> [Tarefa proposta A]:
Reproduza sem alterações o trecho do texto sobre as relações militares luso-britânicas na Grande Guerra, de "Só que a relação" a "das suas tropas.".

Só que a relação das chefias militares portuguesas com os seus congéneres britânicos revelou-se difícil. Os soldados eram bons, fortes e gostavam de aprender, diziam os generais de Sua Majestade, embora precisassem de formação. Não estavam treinados para a “guerra moderna, que era a ‘guerra de atrito’, de defesa, faltava-lhes espírito ofensivo”, mostravam “desconhecimento real ou fingido dos motivos que levaram Portugal a estar em guerra”, como relatava o general Richard Haking. Os oficiais evadiam-se das suas responsabilidades e, minados pelas divisões da política caseira, não se importavam com o bem-estar das suas tropas.

O que era preciso, consideravam as chefias britânicas, era pôr oficiais ingleses a comandar soldados portugueses. Como tinha acontecido há um século, nas Guerras Peninsulares, que tinham sido um triunfo para Wellington face aos generais de Napoleão.

“Só que esta era uma linha vermelha que os militares portugueses estavam determinados a não cruzar jamais”, diz Filipe Ribeiro de Meneses. “Wellington era visto como um deus da guerra pelos britânicos. A receita dele para garantir a cooperação militar com os portugueses foi naturalmente vista um século depois como um modelo”, explica.

Mas em Portugal a recordação era diferente. “Não é que tivesse corrido mal, mas tinha deixado um travo amargo no Exército português. Tinha ficado a ideia de que menosprezou o talento militar dos portugueses. O esforço militar português foi a tal ponto confundido com o britânico que a participação nacional nas Guerras Peninsulares praticamente tinha desaparecido aos olhos do mundo”, explica o historiador.

Há um problema de orgulho ferido dos militares portugueses. “Por isso, logo em 1916, numa muito longa entrevista, Afonso Costa fala das condições em que o exército vai combater em França. Diz que estará lá em pé de igualdade absoluta com o Exército britânico e o francês, que haverá coordenação entre os estados-maiores, mas que ninguém nos vai dar ordens, teremos uma força completamente independente e autónoma. O que não é verdade. Está muito longe de o ser.”

No entanto, a ambição é exactamente essa: “Garantir que o esforço de guerra português tenha a maior visibilidade possível em todo o mundo, para daí tirar dividendos políticos. É por isso que Portugal vai à Grande Guerra.”

Aquilo que os britânicos vêem como desejável, a integração das tropas portuguesas sob o seu comando, que seria a melhor forma de tirar partido do que consideram ser pontos fortes dos portugueses, é algo que não interessa a Portugal — nem ao Exército nem ao Governo.

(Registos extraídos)
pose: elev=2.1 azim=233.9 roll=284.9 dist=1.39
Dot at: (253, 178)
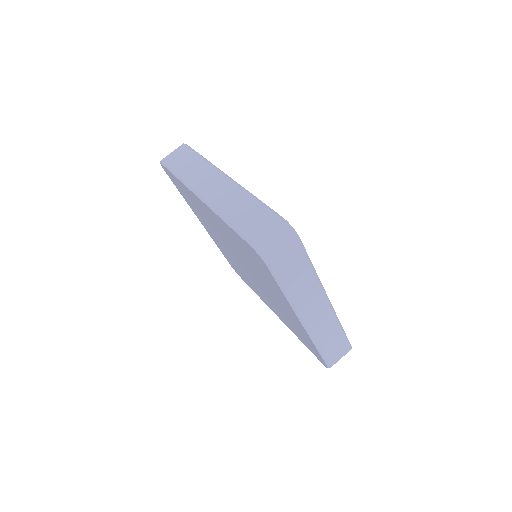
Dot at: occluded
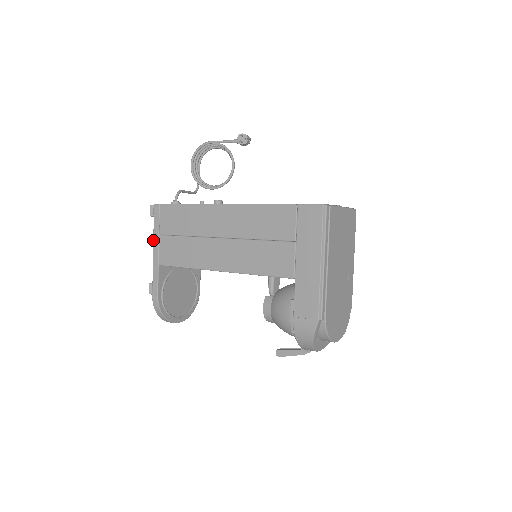
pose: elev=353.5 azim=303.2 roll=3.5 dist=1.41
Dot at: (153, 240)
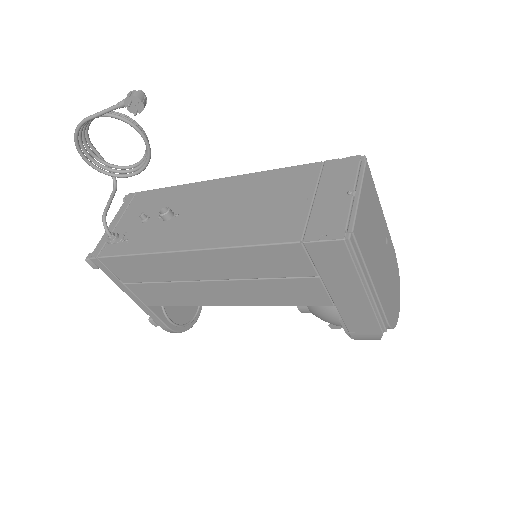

> [Tarefa proposta B]:
Localize nos registos todas as linhas que contêm a sequência "elev", distinguindo maiúsculas de minúsculas, e copie-as.

> [Resposta certa A]:
Só que a relação das chefias militares portuguesas com os seus congéneres britânicos revelou-se difícil. Os soldados eram bons, fortes e gostavam de aprender, diziam os generais de Sua Majestade, embora precisassem de formação. Não estavam treinados para a “guerra moderna, que era a ‘guerra de atrito’, de defesa, faltava-lhes espírito ofensivo”, mostravam “desconhecimento real ou fingido dos motivos que levaram Portugal a estar em guerra”, como relatava o general Richard Haking. Os oficiais evadiam-se das suas responsabilidades e, minados pelas divisões da política caseira, não se importavam com o bem-estar das suas tropas.

> [Resposta certa B]:
pose: elev=2.1 azim=233.9 roll=284.9 dist=1.39
pose: elev=353.5 azim=303.2 roll=3.5 dist=1.41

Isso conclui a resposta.